── Records for the exercise

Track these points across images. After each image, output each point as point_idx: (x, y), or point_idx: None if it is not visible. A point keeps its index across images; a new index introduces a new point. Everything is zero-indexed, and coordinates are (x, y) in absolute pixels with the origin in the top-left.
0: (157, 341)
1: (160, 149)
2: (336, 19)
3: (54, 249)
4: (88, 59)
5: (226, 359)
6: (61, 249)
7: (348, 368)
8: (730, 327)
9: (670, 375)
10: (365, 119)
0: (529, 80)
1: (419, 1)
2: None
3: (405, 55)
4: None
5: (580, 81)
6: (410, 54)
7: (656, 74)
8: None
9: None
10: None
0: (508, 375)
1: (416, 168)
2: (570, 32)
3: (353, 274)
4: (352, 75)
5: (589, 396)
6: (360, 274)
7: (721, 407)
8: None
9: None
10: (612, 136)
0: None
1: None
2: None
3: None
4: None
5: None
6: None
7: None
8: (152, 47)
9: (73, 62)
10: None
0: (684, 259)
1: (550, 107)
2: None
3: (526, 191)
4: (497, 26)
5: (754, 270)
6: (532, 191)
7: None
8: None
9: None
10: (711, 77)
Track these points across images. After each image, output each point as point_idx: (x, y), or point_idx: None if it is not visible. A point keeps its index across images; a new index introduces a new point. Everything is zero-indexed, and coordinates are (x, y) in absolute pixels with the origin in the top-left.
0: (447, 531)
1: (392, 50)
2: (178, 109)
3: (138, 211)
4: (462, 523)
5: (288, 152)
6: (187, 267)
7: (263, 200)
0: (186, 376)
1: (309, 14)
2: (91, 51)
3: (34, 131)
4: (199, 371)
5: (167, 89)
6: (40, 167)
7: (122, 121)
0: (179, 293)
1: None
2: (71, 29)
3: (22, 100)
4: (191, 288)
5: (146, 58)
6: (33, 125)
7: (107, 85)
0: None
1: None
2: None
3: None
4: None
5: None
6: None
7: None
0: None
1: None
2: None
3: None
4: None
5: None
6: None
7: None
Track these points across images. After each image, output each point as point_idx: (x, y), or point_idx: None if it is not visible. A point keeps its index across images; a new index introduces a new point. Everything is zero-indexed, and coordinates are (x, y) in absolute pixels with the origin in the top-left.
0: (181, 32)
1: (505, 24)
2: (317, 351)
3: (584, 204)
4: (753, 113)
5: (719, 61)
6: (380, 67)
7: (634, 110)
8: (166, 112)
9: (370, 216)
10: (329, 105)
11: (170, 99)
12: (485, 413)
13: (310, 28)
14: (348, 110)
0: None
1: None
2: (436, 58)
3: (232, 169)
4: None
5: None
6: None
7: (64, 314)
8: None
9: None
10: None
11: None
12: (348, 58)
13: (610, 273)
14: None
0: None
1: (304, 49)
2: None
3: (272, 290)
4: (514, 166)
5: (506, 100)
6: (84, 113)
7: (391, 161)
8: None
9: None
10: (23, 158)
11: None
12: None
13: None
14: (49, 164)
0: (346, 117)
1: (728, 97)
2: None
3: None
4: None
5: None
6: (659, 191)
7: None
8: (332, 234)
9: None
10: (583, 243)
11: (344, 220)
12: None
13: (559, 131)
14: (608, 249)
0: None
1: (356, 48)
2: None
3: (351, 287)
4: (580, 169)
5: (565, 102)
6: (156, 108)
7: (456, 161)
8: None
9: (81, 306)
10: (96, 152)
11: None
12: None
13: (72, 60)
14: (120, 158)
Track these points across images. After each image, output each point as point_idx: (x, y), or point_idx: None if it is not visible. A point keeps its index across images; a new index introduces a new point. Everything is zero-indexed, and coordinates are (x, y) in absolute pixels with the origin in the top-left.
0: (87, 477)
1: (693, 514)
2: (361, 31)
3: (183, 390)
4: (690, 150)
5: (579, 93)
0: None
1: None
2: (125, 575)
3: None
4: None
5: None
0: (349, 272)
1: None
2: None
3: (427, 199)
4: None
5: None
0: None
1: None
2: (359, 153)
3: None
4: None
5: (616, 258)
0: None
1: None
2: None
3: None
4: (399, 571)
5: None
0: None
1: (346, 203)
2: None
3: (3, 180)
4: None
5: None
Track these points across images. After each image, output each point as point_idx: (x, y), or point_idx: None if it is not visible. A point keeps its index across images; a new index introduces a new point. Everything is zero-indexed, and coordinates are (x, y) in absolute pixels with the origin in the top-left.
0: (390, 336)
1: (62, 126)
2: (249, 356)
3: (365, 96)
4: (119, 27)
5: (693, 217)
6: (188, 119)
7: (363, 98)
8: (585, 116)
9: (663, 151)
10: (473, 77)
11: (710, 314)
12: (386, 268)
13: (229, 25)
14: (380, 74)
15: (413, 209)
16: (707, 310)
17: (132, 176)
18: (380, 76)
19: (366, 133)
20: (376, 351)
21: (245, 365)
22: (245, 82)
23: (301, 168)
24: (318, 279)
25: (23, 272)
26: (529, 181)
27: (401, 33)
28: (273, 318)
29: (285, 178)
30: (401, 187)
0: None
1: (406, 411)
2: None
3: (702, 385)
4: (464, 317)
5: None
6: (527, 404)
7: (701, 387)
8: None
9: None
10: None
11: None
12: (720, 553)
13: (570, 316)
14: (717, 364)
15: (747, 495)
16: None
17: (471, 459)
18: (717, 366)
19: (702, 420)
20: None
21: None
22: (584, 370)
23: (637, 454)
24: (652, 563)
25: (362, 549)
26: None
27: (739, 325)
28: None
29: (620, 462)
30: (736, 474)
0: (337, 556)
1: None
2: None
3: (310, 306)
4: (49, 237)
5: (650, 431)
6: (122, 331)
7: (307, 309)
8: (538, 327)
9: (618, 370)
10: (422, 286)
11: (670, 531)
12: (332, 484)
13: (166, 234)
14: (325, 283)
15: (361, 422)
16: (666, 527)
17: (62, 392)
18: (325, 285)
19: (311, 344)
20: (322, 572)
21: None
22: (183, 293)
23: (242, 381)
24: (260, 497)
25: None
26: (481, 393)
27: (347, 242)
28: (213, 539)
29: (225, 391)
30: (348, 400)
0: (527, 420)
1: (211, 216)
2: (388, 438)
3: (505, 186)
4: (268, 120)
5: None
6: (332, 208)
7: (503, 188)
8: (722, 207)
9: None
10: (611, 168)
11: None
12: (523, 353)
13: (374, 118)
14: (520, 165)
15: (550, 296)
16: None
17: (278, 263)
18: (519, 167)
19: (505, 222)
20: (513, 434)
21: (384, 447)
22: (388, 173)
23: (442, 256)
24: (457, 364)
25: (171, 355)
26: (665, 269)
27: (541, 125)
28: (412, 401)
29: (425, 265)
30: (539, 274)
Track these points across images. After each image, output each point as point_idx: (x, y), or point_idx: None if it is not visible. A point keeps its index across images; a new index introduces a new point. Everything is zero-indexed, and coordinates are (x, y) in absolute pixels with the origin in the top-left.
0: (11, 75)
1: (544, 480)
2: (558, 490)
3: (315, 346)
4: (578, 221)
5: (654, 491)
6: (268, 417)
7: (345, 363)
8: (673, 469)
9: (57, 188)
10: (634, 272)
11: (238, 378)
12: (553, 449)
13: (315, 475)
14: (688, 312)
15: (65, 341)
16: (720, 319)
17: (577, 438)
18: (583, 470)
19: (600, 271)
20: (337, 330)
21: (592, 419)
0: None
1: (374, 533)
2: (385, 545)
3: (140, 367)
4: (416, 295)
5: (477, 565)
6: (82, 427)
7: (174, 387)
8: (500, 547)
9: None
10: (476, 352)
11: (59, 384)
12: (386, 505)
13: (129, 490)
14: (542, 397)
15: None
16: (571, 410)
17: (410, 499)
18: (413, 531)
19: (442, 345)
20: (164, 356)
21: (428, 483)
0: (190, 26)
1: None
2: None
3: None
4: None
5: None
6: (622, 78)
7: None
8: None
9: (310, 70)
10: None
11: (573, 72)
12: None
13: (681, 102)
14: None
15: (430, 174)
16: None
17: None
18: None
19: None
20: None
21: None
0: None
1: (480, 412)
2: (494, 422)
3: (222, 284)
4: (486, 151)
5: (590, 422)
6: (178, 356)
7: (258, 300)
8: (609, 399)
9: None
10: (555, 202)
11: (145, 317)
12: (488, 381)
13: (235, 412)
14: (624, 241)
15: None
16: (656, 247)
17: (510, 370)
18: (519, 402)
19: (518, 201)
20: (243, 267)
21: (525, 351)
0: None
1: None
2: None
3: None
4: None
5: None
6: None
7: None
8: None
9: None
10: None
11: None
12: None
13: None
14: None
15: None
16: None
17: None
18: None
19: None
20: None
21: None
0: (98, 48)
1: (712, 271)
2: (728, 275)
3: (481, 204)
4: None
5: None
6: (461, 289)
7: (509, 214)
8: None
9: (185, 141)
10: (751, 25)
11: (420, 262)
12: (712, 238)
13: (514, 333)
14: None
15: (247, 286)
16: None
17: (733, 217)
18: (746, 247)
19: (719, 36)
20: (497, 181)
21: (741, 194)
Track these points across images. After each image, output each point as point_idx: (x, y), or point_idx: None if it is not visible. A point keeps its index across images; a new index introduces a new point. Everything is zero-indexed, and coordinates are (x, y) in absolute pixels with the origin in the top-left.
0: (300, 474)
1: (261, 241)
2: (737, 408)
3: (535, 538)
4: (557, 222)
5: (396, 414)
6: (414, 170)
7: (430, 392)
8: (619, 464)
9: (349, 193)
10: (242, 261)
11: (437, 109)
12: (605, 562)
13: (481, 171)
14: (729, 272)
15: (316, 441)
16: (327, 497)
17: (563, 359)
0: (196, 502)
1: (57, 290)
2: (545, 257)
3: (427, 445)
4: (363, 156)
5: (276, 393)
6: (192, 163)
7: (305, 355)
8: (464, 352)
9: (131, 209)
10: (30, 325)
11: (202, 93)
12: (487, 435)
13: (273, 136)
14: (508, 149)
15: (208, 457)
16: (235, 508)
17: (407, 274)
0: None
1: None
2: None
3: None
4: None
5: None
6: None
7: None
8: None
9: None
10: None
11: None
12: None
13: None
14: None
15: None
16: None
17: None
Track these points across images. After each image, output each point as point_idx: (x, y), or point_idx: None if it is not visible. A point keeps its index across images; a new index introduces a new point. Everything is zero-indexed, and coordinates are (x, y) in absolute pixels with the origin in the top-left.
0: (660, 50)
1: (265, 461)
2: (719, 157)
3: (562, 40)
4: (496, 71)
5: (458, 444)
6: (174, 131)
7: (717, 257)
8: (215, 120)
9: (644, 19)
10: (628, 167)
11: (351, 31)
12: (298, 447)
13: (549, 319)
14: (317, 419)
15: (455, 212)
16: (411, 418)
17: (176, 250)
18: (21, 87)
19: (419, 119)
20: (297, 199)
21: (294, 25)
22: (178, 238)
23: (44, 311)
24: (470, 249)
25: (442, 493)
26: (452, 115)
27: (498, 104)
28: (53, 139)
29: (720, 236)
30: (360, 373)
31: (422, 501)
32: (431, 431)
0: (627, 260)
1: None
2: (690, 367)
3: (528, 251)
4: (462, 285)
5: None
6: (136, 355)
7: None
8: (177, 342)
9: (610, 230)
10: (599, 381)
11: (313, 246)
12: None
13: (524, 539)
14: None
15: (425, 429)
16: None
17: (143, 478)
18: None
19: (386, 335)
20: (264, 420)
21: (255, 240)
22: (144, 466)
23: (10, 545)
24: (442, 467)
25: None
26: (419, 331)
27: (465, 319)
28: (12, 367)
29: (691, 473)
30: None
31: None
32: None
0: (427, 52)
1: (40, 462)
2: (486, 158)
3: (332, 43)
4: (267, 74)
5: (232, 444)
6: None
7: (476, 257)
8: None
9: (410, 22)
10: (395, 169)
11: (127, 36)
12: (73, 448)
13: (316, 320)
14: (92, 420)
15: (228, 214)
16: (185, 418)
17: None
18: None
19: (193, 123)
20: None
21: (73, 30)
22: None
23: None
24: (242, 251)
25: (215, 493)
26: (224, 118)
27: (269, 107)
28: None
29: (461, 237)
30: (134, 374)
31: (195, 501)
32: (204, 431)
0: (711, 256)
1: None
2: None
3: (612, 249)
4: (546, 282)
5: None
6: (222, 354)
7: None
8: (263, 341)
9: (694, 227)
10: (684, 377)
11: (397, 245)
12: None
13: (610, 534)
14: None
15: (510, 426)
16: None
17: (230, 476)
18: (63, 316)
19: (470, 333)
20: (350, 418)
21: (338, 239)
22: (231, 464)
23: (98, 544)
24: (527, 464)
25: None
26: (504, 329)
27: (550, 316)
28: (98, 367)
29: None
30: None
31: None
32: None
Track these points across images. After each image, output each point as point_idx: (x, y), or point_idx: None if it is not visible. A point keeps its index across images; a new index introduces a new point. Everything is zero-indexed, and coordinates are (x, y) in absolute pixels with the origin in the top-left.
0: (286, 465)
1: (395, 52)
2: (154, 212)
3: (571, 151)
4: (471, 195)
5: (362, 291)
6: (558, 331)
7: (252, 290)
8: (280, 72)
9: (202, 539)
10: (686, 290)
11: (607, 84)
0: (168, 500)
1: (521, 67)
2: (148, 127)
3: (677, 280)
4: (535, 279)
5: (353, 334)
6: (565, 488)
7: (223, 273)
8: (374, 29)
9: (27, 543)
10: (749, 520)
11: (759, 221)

────

### Instruction:
Repeat the records word for word, from the start through the line that contains "8: (152, 47)".

### Answer:
Track these points across images. After each image, output each point as point_idx: (x, y), or point_idx: None if it is not visible. A point keeps its index across images; a new index introduces a new point. Everything is zero-indexed, and coordinates are (x, y) in absolute pixels with the origin in the top-left.
0: (157, 341)
1: (160, 149)
2: (336, 19)
3: (54, 249)
4: (88, 59)
5: (226, 359)
6: (61, 249)
7: (348, 368)
8: (730, 327)
9: (670, 375)
10: (365, 119)
0: (529, 80)
1: (419, 1)
2: None
3: (405, 55)
4: None
5: (580, 81)
6: (410, 54)
7: (656, 74)
8: None
9: None
10: None
0: (508, 375)
1: (416, 168)
2: (570, 32)
3: (353, 274)
4: (352, 75)
5: (589, 396)
6: (360, 274)
7: (721, 407)
8: None
9: None
10: (612, 136)
0: None
1: None
2: None
3: None
4: None
5: None
6: None
7: None
8: (152, 47)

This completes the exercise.